Supportive periodontal therapy (SPT) to preserve teeth in people previously treated for periodontitis
Periodontitis (gum disease) is a chronic condition caused by bacteria, which stimulate inflammation and destruction of the bone and gum tissue supporting teeth. People treated for periodontitis can reduce the probability of re-infection and disease progression through regular supportive periodontal therapy (SPT). SPT starts once periodontitis has been treated satisfactorily, meaning that inflammation has been controlled and destruction of tissues supporting the tooth (bone and gums) has been arrested. SPT aims to maintain teeth in function, without pain, excessive mobility or persistent infection over the long term. SPT treatment typically includes ensuring excellent oral hygiene, frequent monitoring for progression or recurrence of disease, and removal of microbial deposits by dental professionals. Although success of SPT has been suggested through a number of long-term, retrospective studies, it is important to consider evidence available from randomised controlled trials (RCTs).
This review explored the effects of different SPT approaches in adults previously treated for periodontitis.
We searched the medical and dental literature up to 8 May 2017. We found four relevant studies known as randomised controlled trials (RCTs), with 307 participants aged 31 to 85 years. All participants had previously been treated for moderate to severe chronic periodontitis and enrolled in a SPT programme for at least three months. Studies evaluated participants for at least 12 months after starting their SPT programme.
The studies compared: additional use of an antibiotic (doxycycline in one study, minocycline in another) to professional cleaning (debridement); additional use of photodynamic therapy to debridement only, and SPT provided by a specialist versus a general dentist. We did not identify any RCTs comparing the effects of providing SPT versus monitoring only, the effects of SPT provided at different time intervals or the effects of mechanical debridement using different approaches or technologies.
None of the studies reported tooth loss. However, studies evaluated signs of inflammation and potential periodontal disease progression, including bleeding on probing, clinical attachment level and probing pocket depth.

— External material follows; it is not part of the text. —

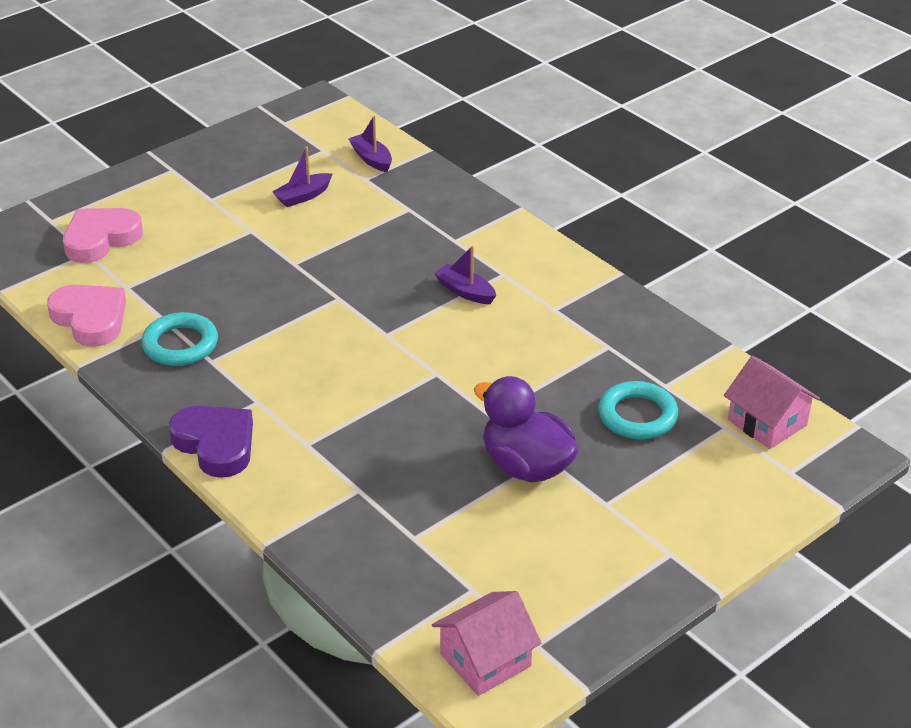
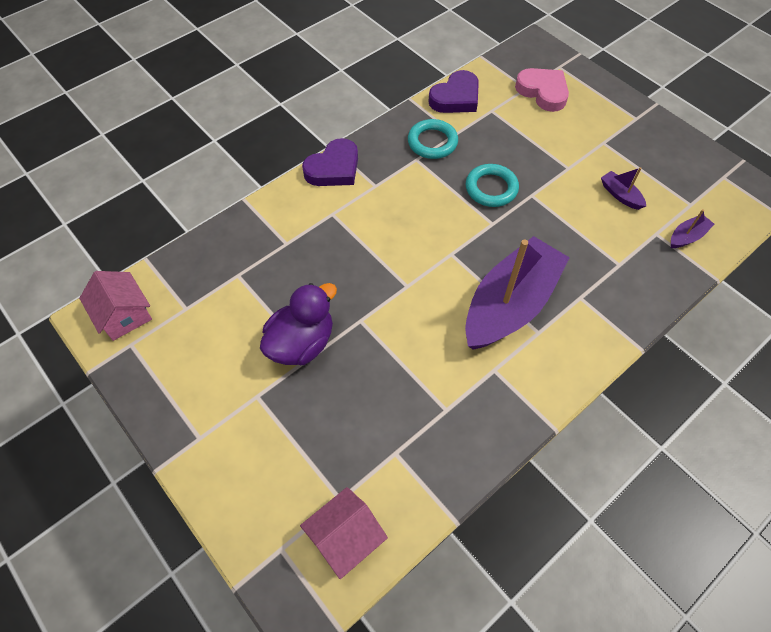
camera: 90 degrees right, 20 degrees up
pink heart [47,285,126,347] -> purple heart [428,70,479,113]
purple boat [434,246,496,304] -> purple boat [465,236,570,350], size x2.49
turquoise ring [598,381,678,439] -> turquoise ring moved to [466,164,519,207]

The very limited amount of evidence did not provide evidence of one approach being better than another to improve tooth maintenance during SPT. Low- to very low-quality evidence suggests that adjunctive treatments may not provide any additional benefit for SPT compared with mechanical debridement alone. Evidence of very low quality suggests that SPT performed by general dentists under specialised prescription may be as effective as specialised treatment. Overall, there is not enough evidence available to recommend a certain approach or additional treatment in SPT to maintain teeth, promote gum health and prevent relapse.
Quality of the evidence
There were only four small studies, and only one of them was at low risk of bias. We judged the evidence to be of low or very low quality, therefore we cannot be confident in any conclusions drawn from the studies’ results.
We found insufficient evidence about the best approaches to SPT, and no RCTs evaluated SPT versus monitoring only. The evidence we found was low to very low quality, and studies used different methods to report their results, making comparison difficult. More studies are needed that report their findings in a uniform manner.